On The Day Following The Entry Into The Capital,
Prince Kung Hastened To The Palace, And, Producing Before The Astonished
Regents An Imperial Edict Ordering Their Dismissal, He Asked Them Whether
They Obeyed The Decree Of Their Sovereign, Or Whether He Must Call In His
Soldiers To Compel Them.
Prince Tsai and his companions had no choice save
to signify their acquiescence in what they could not prevent;
leaving the chamber in which this scene took place, they hastened toward
the emperor's apartment in order to remonstrate against their dismissal,
or to obtain from him some counter-edict reinstating them in their
positions. They were prevented from carrying out their purpose, but this
proof of contumacy sealed their fate. They were promptly arrested, and a
second decree was issued ordering their degradation from their official
and hereditary rank. To Prince Kung and his allies was intrusted the
charge of trying and punishing the offenders.
The next step was the proclamation of a new regency, composed of the two
empresses, Tsi An, principal widow of Hienfung, and Tsi Thsi, mother of
the young emperor. Two precedents for the administration being intrusted
to an empress were easily found by the Hanlin doctors during the Ming
dynasty, when the Emperors Chitsong and Wanleh were minors.
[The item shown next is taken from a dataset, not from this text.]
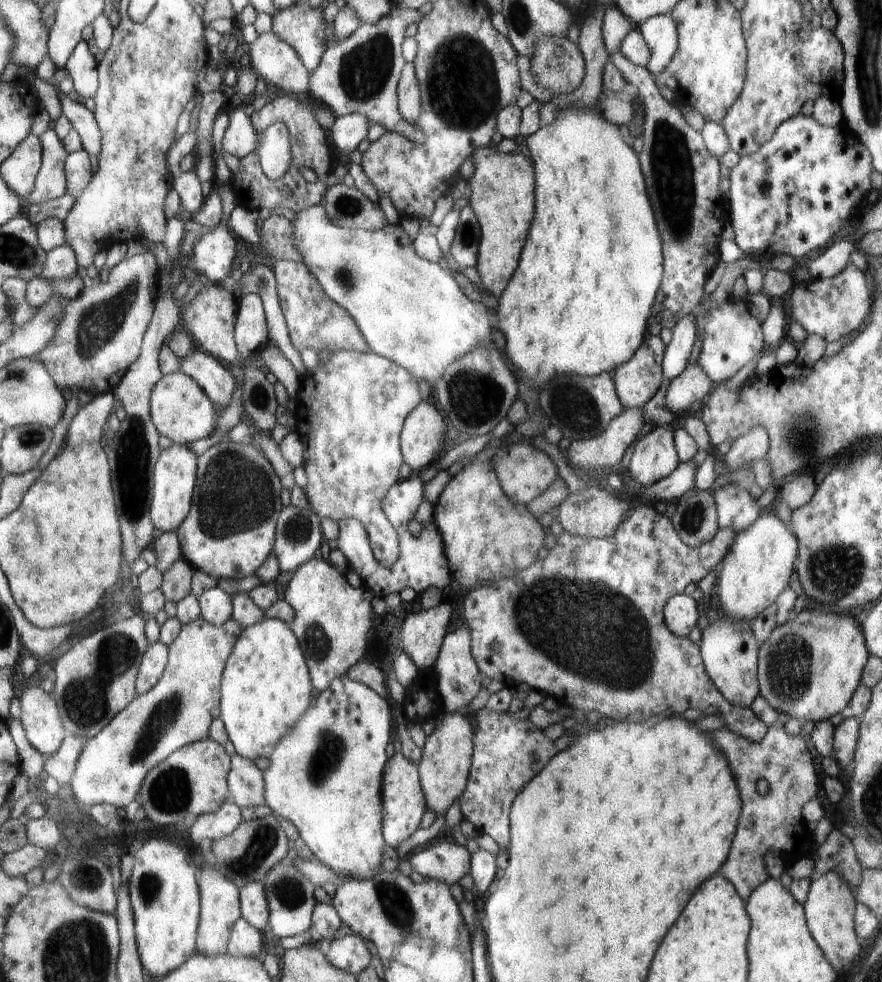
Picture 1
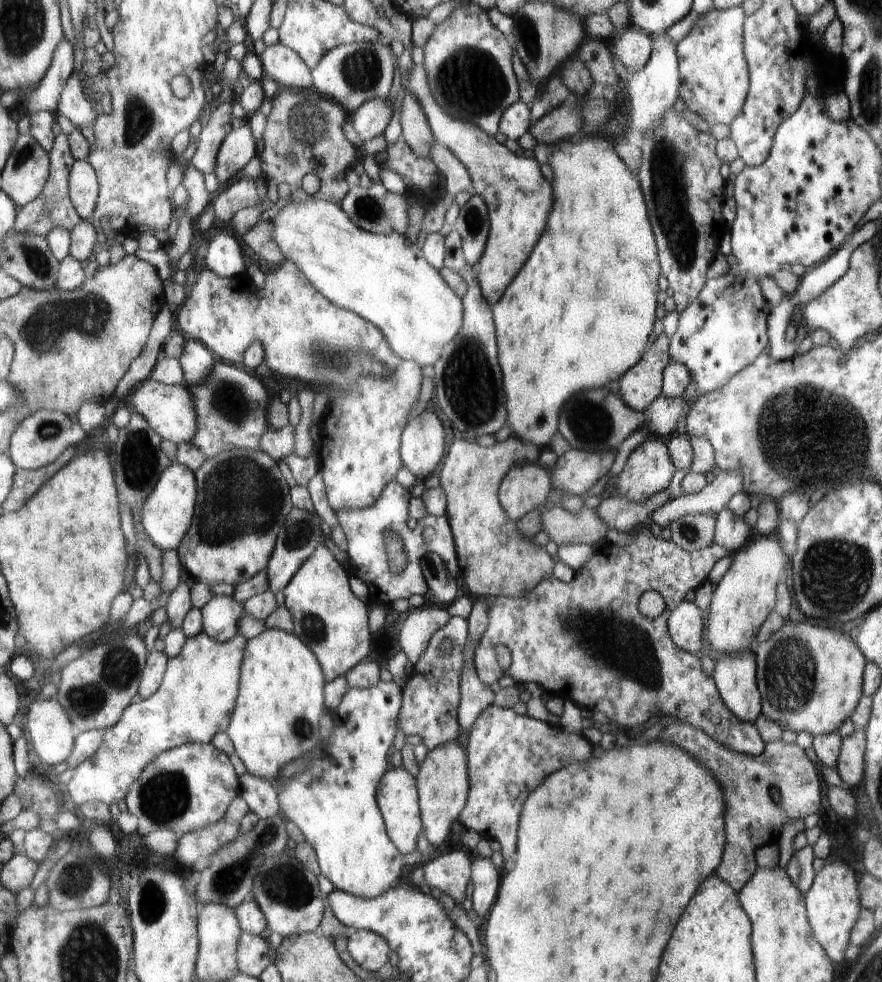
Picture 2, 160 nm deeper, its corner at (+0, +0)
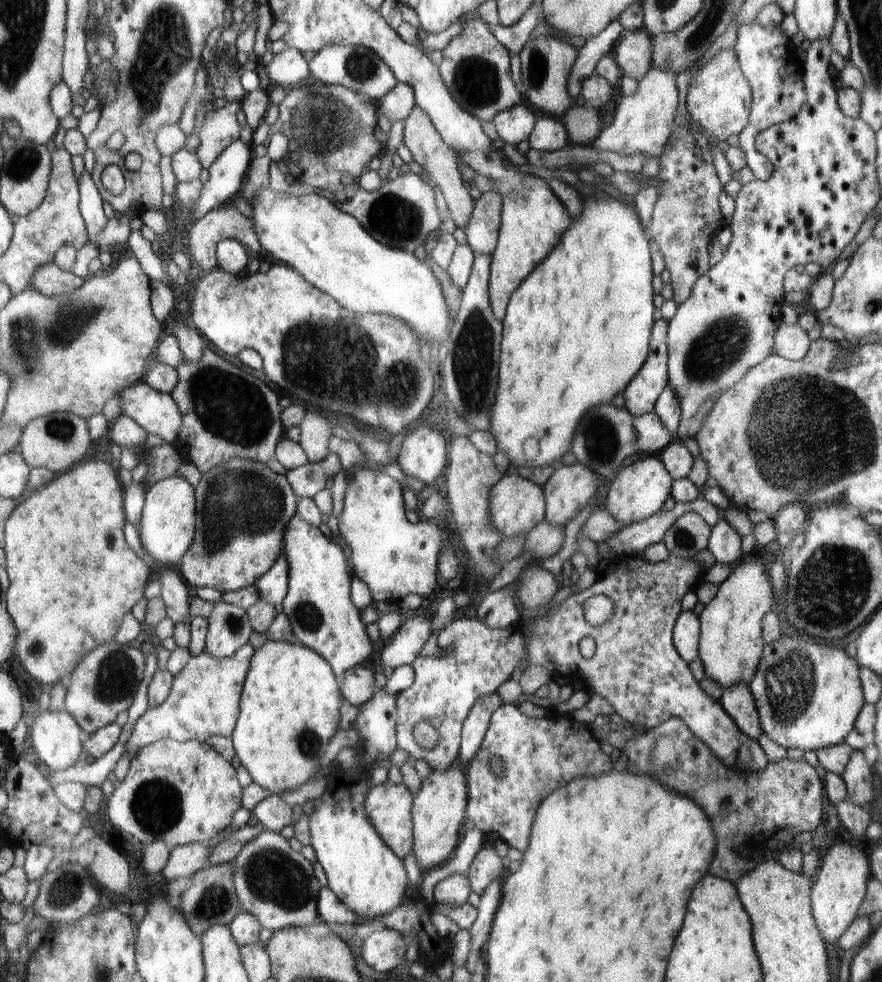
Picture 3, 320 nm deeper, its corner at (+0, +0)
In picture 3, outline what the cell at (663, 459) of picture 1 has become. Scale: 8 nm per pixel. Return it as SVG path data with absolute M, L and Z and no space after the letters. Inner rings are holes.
M650 455L620 469L610 480L605 509L621 522L622 527L638 523L662 511L664 502L671 496L672 486L674 486L674 478L664 468L663 461L658 456Z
Special edicts
were issued and arrangements made for the transaction of business during
the continuance of the regency, and as neither of the empresses knew
Manchu, it was specially provided that papers and documents, which were
always presented in that language, should be translated into Chinese.
Concurrently with these measures for the settlement of the regency
happened the closing scenes in the drama of conspiracy which began so
successfully at Jehol and ended so dramatically at Pekin.